Atlas Shrugged by Ayn Rand

Looking up at his face, she realized that for the first time he was what she had always thought him intended to be: a man with an immense capacity for the enjoyment of existence. The taut look of endurance, of fiercely unadmitted pain, was gone; now, in the midst of the wreckage and of his hardest hour, his face had the serenity of pure strength; it had the look she had seen in the faces of the men in the valley.

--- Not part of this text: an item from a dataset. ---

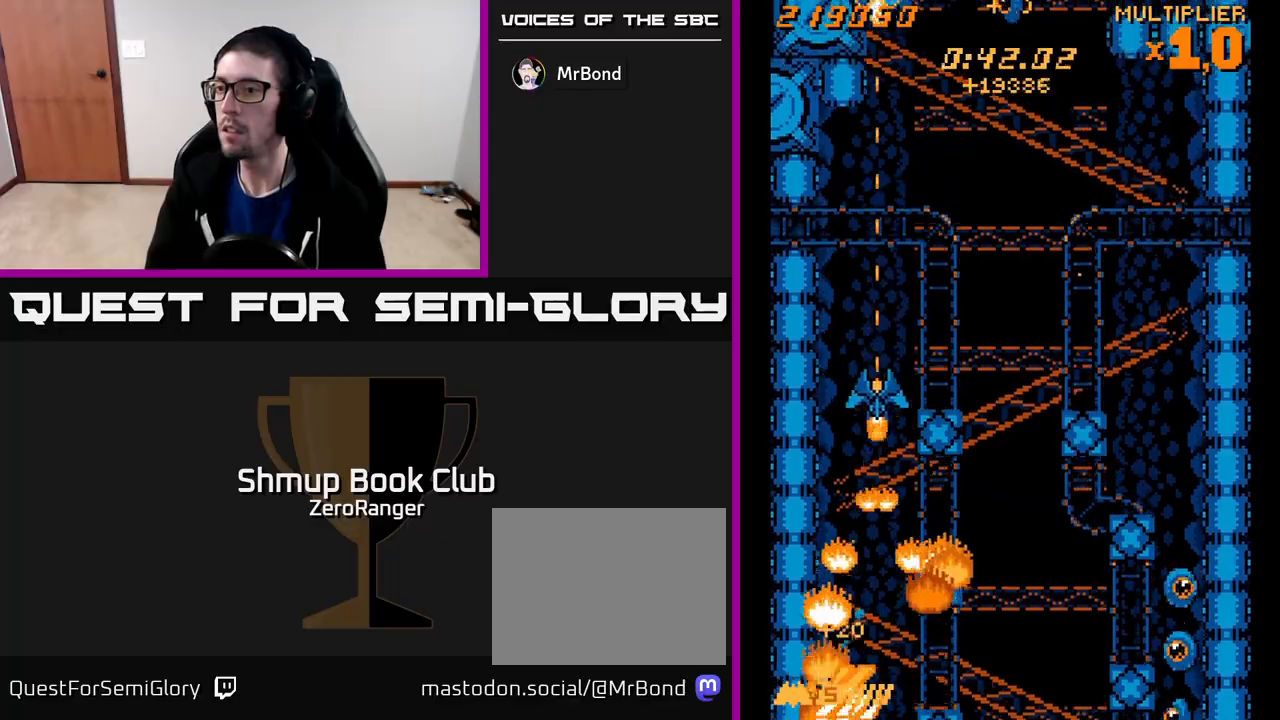
{"buttons": ["A", "DPAD_UP"], "left_stick": "center", "events": [[33, "DPAD_RIGHT", "down"], [317, "A", "down"], [350, "X", "up"], [433, "DPAD_RIGHT", "up"]]}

“Hank,” she whispered, “I don’t think I can explain it, but I feel that I have committed no treason, either to you or to him.”

“You haven’t.”

Her eyes seemed abnormally alive in a face drained of color, as if her consciousness remained untouched in a body broken by exhaustion. He made her sit down and slipped his arm along the back of the couch, not touching her, yet holding her in a protective embrace.

“Now tell me,” he asked, “where were you?”

“I can’t tell you that. I’ve given my word never to reveal anything about it. I can say only that it’s a place I found by accident, when I crashed, and I left it blindfolded—and I wouldn’t be able to find it again.”

“Couldn’t you trace your way back to it?”

“I won’t try.”

“And the man?”

“I won’t look for him.”

“He remained there?”

“I don’t know.”

“Why did you leave him?”

“I can’t tell you.”

“Who is he?”

Her chuckle of desperate amusement was involuntary. “Who is John Galt?”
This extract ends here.